What you will do: Each record must be repeated exactly as it stands.

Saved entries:

----------

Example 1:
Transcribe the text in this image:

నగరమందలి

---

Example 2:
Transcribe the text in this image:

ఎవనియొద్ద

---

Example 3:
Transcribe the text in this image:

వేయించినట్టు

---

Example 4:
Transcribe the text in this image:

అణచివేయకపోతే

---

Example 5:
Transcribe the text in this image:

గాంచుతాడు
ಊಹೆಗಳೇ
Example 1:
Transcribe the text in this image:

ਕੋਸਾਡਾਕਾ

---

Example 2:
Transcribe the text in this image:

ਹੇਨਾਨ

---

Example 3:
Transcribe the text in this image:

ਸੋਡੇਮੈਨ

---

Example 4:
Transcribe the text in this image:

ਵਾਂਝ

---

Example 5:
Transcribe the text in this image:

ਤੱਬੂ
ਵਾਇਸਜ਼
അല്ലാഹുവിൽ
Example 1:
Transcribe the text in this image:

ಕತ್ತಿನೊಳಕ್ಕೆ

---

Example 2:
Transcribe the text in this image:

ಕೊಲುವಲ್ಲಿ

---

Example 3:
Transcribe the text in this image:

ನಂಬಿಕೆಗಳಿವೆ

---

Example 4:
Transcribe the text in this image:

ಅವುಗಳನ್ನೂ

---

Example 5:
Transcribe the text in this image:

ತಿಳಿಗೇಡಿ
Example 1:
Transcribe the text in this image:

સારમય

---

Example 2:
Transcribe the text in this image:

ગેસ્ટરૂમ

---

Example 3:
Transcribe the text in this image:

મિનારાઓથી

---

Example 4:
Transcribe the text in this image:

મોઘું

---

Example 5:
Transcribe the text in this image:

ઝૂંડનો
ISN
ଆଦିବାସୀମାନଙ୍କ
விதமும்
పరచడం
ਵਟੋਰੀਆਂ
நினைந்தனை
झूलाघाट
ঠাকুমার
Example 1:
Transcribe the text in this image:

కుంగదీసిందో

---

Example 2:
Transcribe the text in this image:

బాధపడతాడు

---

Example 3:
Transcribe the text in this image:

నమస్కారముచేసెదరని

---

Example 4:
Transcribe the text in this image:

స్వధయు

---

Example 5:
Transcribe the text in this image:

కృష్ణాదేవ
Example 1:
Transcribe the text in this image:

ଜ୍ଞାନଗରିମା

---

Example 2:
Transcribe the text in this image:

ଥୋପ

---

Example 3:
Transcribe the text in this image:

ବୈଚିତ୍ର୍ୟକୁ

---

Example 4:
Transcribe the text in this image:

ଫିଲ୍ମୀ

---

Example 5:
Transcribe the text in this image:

----------

Your solution:
Example 1:
Transcribe the text in this image:

నగరమందలి

---

Example 2:
Transcribe the text in this image:

ఎవనియొద్ద

---

Example 3:
Transcribe the text in this image:

వేయించినట్టు

---

Example 4:
Transcribe the text in this image:

అణచివేయకపోతే

---

Example 5:
Transcribe the text in this image:

గాంచుతాడు
ಊಹೆಗಳೇ
Example 1:
Transcribe the text in this image:

ਕੋਸਾਡਾਕਾ

---

Example 2:
Transcribe the text in this image:

ਹੇਨਾਨ

---

Example 3:
Transcribe the text in this image:

ਸੋਡੇਮੈਨ

---

Example 4:
Transcribe the text in this image:

ਵਾਂਝ

---

Example 5:
Transcribe the text in this image:

ਤੱਬੂ
ਵਾਇਸਜ਼
അല്ലാഹുവിൽ
Example 1:
Transcribe the text in this image:

ಕತ್ತಿನೊಳಕ್ಕೆ

---

Example 2:
Transcribe the text in this image:

ಕೊಲುವಲ್ಲಿ

---

Example 3:
Transcribe the text in this image:

ನಂಬಿಕೆಗಳಿವೆ

---

Example 4:
Transcribe the text in this image:

ಅವುಗಳನ್ನೂ

---

Example 5:
Transcribe the text in this image:

ತಿಳಿಗೇಡಿ
Example 1:
Transcribe the text in this image:

સારમય

---

Example 2:
Transcribe the text in this image:

ગેસ્ટરૂમ

---

Example 3:
Transcribe the text in this image:

મિનારાઓથી

---

Example 4:
Transcribe the text in this image:

મોઘું

---

Example 5:
Transcribe the text in this image:

ઝૂંડનો
ISN
ଆଦିବାସୀମାନଙ୍କ
விதமும்
పరచడం
ਵਟੋਰੀਆਂ
நினைந்தனை
झूलाघाट
ঠাকুমার
Example 1:
Transcribe the text in this image:

కుంగదీసిందో

---

Example 2:
Transcribe the text in this image:

బాధపడతాడు

---

Example 3:
Transcribe the text in this image:

నమస్కారముచేసెదరని

---

Example 4:
Transcribe the text in this image:

స్వధయు

---

Example 5:
Transcribe the text in this image:

కృష్ణాదేవ
Example 1:
Transcribe the text in this image:

ଜ୍ଞାନଗରିମା

---

Example 2:
Transcribe the text in this image:

ଥୋପ

---

Example 3:
Transcribe the text in this image:

ବୈଚିତ୍ର୍ୟକୁ

---

Example 4:
Transcribe the text in this image:

ଫିଲ୍ମୀ

---

Example 5:
Transcribe the text in this image:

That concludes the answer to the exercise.